### Try it
Edit the data entries below by replacing each "Siam Paragon" with "Siam Center", keeping every other line the same.

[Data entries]
|---|
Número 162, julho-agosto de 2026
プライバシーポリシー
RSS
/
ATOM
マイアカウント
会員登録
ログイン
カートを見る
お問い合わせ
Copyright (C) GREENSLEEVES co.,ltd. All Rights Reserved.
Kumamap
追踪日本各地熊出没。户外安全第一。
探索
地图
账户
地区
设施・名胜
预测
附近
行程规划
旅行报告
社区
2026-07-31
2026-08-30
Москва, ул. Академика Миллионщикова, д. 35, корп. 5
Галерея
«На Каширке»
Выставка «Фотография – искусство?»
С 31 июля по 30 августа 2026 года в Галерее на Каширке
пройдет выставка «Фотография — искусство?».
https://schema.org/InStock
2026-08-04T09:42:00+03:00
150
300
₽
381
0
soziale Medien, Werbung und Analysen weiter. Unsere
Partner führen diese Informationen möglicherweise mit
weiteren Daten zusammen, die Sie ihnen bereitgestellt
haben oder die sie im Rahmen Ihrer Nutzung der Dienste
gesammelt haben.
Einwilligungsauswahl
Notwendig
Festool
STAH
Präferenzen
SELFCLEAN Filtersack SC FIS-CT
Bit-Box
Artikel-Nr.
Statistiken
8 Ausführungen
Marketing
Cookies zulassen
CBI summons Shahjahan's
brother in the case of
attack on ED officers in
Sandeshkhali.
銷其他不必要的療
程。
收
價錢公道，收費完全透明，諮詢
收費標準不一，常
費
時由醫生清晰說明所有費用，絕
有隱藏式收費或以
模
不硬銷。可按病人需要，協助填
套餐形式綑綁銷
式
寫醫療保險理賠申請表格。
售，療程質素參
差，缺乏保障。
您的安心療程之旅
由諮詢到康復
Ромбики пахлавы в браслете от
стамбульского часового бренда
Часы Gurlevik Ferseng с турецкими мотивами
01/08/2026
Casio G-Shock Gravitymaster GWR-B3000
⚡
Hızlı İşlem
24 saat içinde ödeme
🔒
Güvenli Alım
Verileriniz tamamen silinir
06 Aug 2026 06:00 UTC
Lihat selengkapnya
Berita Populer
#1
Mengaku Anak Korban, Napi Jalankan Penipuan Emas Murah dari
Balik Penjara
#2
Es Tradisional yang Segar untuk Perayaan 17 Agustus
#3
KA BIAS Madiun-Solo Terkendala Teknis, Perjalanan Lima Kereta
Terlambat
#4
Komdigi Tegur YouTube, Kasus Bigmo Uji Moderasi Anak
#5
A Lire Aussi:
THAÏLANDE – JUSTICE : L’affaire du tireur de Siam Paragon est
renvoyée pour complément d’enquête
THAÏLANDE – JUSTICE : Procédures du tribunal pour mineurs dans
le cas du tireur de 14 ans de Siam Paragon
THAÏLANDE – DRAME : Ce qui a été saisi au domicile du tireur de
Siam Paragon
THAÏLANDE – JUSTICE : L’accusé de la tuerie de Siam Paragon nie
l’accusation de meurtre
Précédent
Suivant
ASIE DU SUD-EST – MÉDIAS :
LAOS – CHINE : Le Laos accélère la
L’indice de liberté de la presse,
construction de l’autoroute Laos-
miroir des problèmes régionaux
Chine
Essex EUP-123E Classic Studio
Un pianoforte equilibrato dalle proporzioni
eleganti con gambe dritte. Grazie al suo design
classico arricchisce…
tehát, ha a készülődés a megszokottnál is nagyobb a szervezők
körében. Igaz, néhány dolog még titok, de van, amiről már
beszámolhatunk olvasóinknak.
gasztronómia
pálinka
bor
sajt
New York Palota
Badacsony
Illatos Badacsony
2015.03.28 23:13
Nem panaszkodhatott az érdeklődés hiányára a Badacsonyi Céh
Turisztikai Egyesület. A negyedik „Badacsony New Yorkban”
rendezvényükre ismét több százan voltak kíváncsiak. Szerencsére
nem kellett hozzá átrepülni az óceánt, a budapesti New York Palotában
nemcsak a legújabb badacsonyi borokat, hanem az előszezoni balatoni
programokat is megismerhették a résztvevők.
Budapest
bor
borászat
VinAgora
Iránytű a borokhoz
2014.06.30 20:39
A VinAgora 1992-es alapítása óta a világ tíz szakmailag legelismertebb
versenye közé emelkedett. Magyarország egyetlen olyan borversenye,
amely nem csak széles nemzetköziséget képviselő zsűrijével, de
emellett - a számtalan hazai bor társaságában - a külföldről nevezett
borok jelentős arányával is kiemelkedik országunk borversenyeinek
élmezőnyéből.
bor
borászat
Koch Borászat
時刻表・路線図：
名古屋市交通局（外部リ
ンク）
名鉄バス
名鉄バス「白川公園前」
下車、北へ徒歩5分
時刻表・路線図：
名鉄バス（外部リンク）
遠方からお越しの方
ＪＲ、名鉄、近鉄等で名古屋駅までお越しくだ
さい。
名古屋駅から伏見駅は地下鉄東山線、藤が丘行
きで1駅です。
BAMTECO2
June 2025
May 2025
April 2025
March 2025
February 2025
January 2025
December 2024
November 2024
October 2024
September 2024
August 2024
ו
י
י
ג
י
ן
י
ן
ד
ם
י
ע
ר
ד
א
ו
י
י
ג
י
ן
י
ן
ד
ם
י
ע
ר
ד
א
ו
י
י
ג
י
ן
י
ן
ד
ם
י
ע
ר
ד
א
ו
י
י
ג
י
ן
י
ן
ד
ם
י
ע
|---|
### Reply to the task
Número 162, julho-agosto de 2026
プライバシーポリシー
RSS
/
ATOM
マイアカウント
会員登録
ログイン
カートを見る
お問い合わせ
Copyright (C) GREENSLEEVES co.,ltd. All Rights Reserved.
Kumamap
追踪日本各地熊出没。户外安全第一。
探索
地图
账户
地区
设施・名胜
预测
附近
行程规划
旅行报告
社区
2026-07-31
2026-08-30
Москва, ул. Академика Миллионщикова, д. 35, корп. 5
Галерея
«На Каширке»
Выставка «Фотография – искусство?»
С 31 июля по 30 августа 2026 года в Галерее на Каширке
пройдет выставка «Фотография — искусство?».
https://schema.org/InStock
2026-08-04T09:42:00+03:00
150
300
₽
381
0
soziale Medien, Werbung und Analysen weiter. Unsere
Partner führen diese Informationen möglicherweise mit
weiteren Daten zusammen, die Sie ihnen bereitgestellt
haben oder die sie im Rahmen Ihrer Nutzung der Dienste
gesammelt haben.
Einwilligungsauswahl
Notwendig
Festool
STAH
Präferenzen
SELFCLEAN Filtersack SC FIS-CT
Bit-Box
Artikel-Nr.
Statistiken
8 Ausführungen
Marketing
Cookies zulassen
CBI summons Shahjahan's
brother in the case of
attack on ED officers in
Sandeshkhali.
銷其他不必要的療
程。
收
價錢公道，收費完全透明，諮詢
收費標準不一，常
費
時由醫生清晰說明所有費用，絕
有隱藏式收費或以
模
不硬銷。可按病人需要，協助填
套餐形式綑綁銷
式
寫醫療保險理賠申請表格。
售，療程質素參
差，缺乏保障。
您的安心療程之旅
由諮詢到康復
Ромбики пахлавы в браслете от
стамбульского часового бренда
Часы Gurlevik Ferseng с турецкими мотивами
01/08/2026
Casio G-Shock Gravitymaster GWR-B3000
⚡
Hızlı İşlem
24 saat içinde ödeme
🔒
Güvenli Alım
Verileriniz tamamen silinir
06 Aug 2026 06:00 UTC
Lihat selengkapnya
Berita Populer
#1
Mengaku Anak Korban, Napi Jalankan Penipuan Emas Murah dari
Balik Penjara
#2
Es Tradisional yang Segar untuk Perayaan 17 Agustus
#3
KA BIAS Madiun-Solo Terkendala Teknis, Perjalanan Lima Kereta
Terlambat
#4
Komdigi Tegur YouTube, Kasus Bigmo Uji Moderasi Anak
#5
A Lire Aussi:
THAÏLANDE – JUSTICE : L’affaire du tireur de Siam Center est
renvoyée pour complément d’enquête
THAÏLANDE – JUSTICE : Procédures du tribunal pour mineurs dans
le cas du tireur de 14 ans de Siam Center
THAÏLANDE – DRAME : Ce qui a été saisi au domicile du tireur de
Siam Center
THAÏLANDE – JUSTICE : L’accusé de la tuerie de Siam Center nie
l’accusation de meurtre
Précédent
Suivant
ASIE DU SUD-EST – MÉDIAS :
LAOS – CHINE : Le Laos accélère la
L’indice de liberté de la presse,
construction de l’autoroute Laos-
miroir des problèmes régionaux
Chine
Essex EUP-123E Classic Studio
Un pianoforte equilibrato dalle proporzioni
eleganti con gambe dritte. Grazie al suo design
classico arricchisce…
tehát, ha a készülődés a megszokottnál is nagyobb a szervezők
körében. Igaz, néhány dolog még titok, de van, amiről már
beszámolhatunk olvasóinknak.
gasztronómia
pálinka
bor
sajt
New York Palota
Badacsony
Illatos Badacsony
2015.03.28 23:13
Nem panaszkodhatott az érdeklődés hiányára a Badacsonyi Céh
Turisztikai Egyesület. A negyedik „Badacsony New Yorkban”
rendezvényükre ismét több százan voltak kíváncsiak. Szerencsére
nem kellett hozzá átrepülni az óceánt, a budapesti New York Palotában
nemcsak a legújabb badacsonyi borokat, hanem az előszezoni balatoni
programokat is megismerhették a résztvevők.
Budapest
bor
borászat
VinAgora
Iránytű a borokhoz
2014.06.30 20:39
A VinAgora 1992-es alapítása óta a világ tíz szakmailag legelismertebb
versenye közé emelkedett. Magyarország egyetlen olyan borversenye,
amely nem csak széles nemzetköziséget képviselő zsűrijével, de
emellett - a számtalan hazai bor társaságában - a külföldről nevezett
borok jelentős arányával is kiemelkedik országunk borversenyeinek
élmezőnyéből.
bor
borászat
Koch Borászat
時刻表・路線図：
名古屋市交通局（外部リ
ンク）
名鉄バス
名鉄バス「白川公園前」
下車、北へ徒歩5分
時刻表・路線図：
名鉄バス（外部リンク）
遠方からお越しの方
ＪＲ、名鉄、近鉄等で名古屋駅までお越しくだ
さい。
名古屋駅から伏見駅は地下鉄東山線、藤が丘行
きで1駅です。
BAMTECO2
June 2025
May 2025
April 2025
March 2025
February 2025
January 2025
December 2024
November 2024
October 2024
September 2024
August 2024
ו
י
י
ג
י
ן
י
ן
ד
ם
י
ע
ר
ד
א
ו
י
י
ג
י
ן
י
ן
ד
ם
י
ע
ר
ד
א
ו
י
י
ג
י
ן
י
ן
ד
ם
י
ע
ר
ד
א
ו
י
י
ג
י
ן
י
ן
ד
ם
י
ע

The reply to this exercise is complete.